According to the Millennium Ecosystem Assessment, islands are defined as ‘lands isolated by surrounding water and with a high proportion of coast to hinterland’. It stipulates that they must be populated, separated from the mainland by a distance of at least two kilometres, and measure between 0.15 km2 and the size of Greenland (2.2 million km2).
In relation to biodiversity, islands are unique places that are home to a variety of species and habitats including endemic as well as threatened biodiversity. Endemism is a feature of many islands. From a global biodiversity perspective islands are therefore considered as biodiversity ‘hot spots’. They provide for the livelihood, economy, well-being and cultural identity of 600 million island dwelling people (one-tenth of the world population). Island species are also unique in their vulnerability: of the 724 recorded animal extinctions in the last 400 years, about half were island species.

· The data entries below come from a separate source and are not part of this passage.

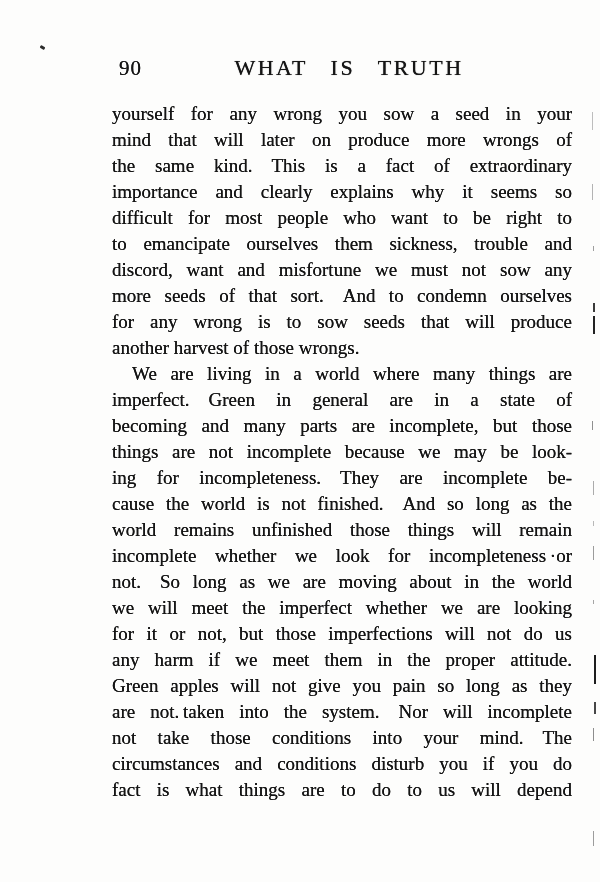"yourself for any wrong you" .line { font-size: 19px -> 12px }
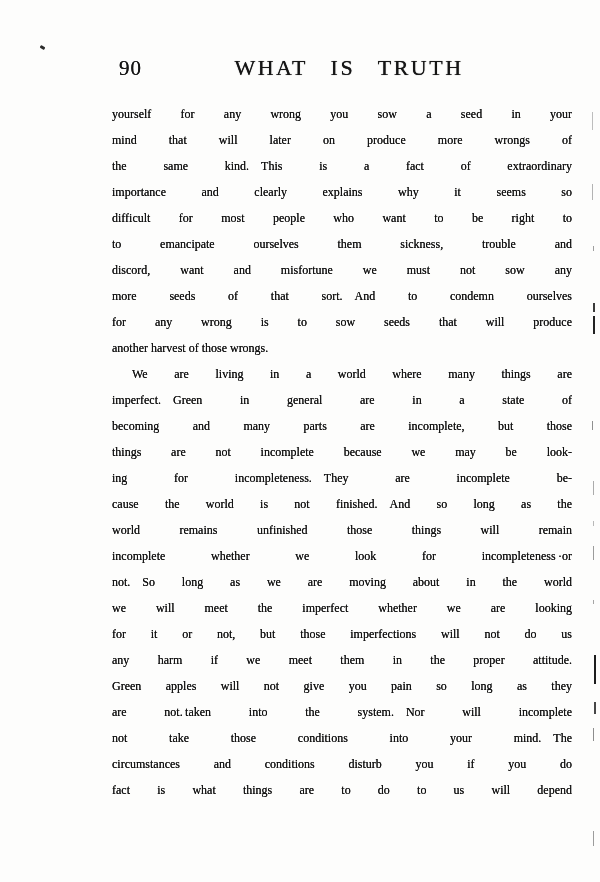"to emancipate ourselves them sickness," div.line { text: them -> from }
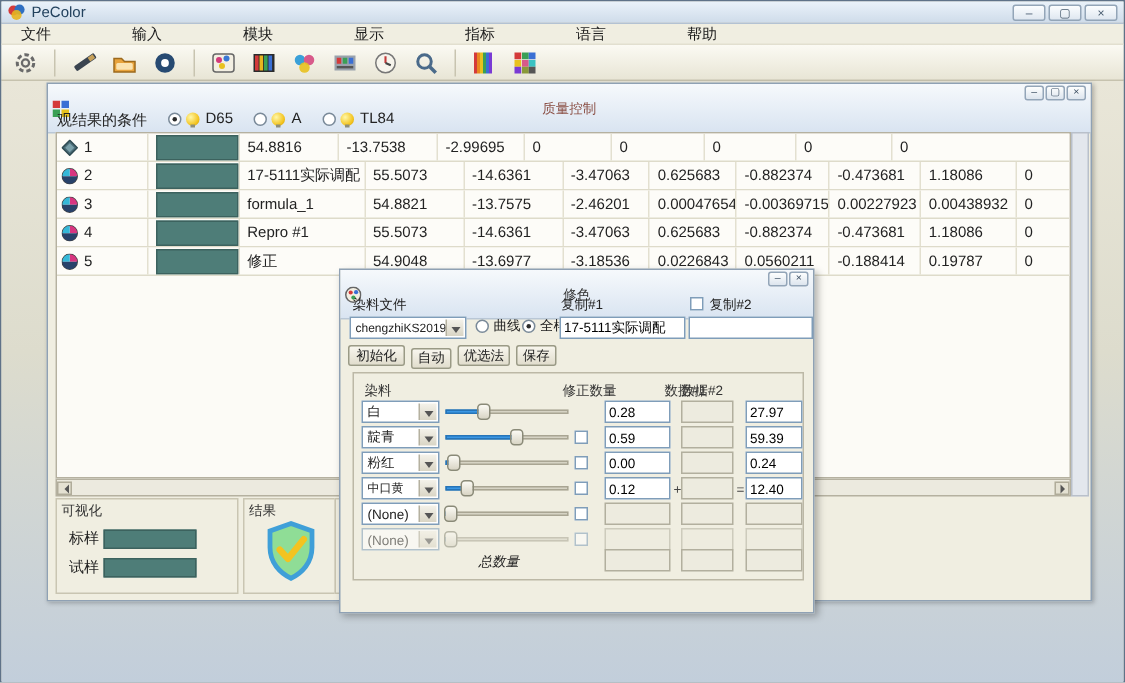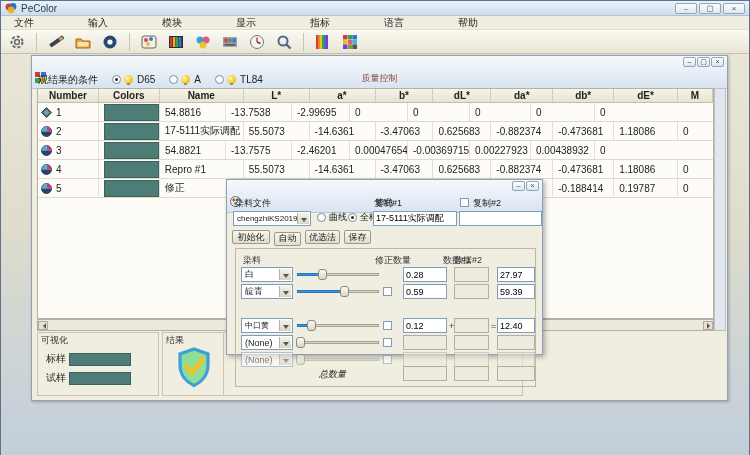"质量控制" .childbar { align-items: none -> center }
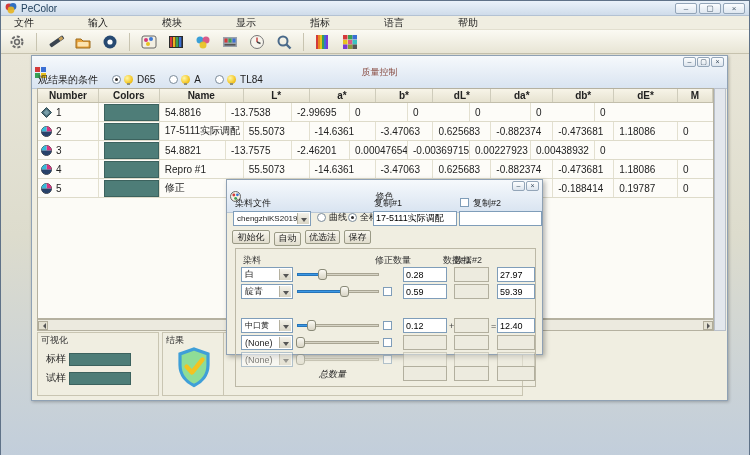"Number" div.tr { html: <div> <div>Number</div> <div>Colors</div> <div>Name</div> <div>L*</div> <div>a*</div> <div>b*</div> <div>dL*</div> <div>da*</div> <div>db*</div> <div>dE*</div> <div>M</div> </div> -> none }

The characteristics of the species assemblages found on islands are determined by many factors, including size, age, distance to other islands and the mainland, climatic history, current climate, relief and geology. Thus, although as a general rule islands are poorer in species than comparable mainland areas, their biodiversity often exhibits unique features and a high degree of endemism, from the genetic to the ecosystem level. Although islands make up only some 5 % of the global land area, their endemic biota are estimated to include about 20 % of the world’s vascular plant species and 15 % of all mammal, bird and amphibian species.
Islands harbour numerous discrete ecosystems, from mountain forests to wetlands and beyond, that provide services in the form of food, fresh water, wood, fibre, medicines, fuel, tools and other important raw materials. In addition they provide aesthetic, spiritual, educational and recreational values. This services support island livelihoods, economies and cultures. Island ecosystems also contribute to the maintenance of ecosystem functions: they provide defence against natural disasters, support nutrient cycling, and soil and sand formation; and they contribute to the regulation of climate and diseases.
Over the past century, island biodiversity has been subject to intense pressure from invasive alien species, habitat change and over-exploitation and, increasingly, from climate change and pollution. The impacts of climate change are particularly relevant in the island context and include sea level rise and the possibility of increasing incidence of (already problematic) invasive alien species.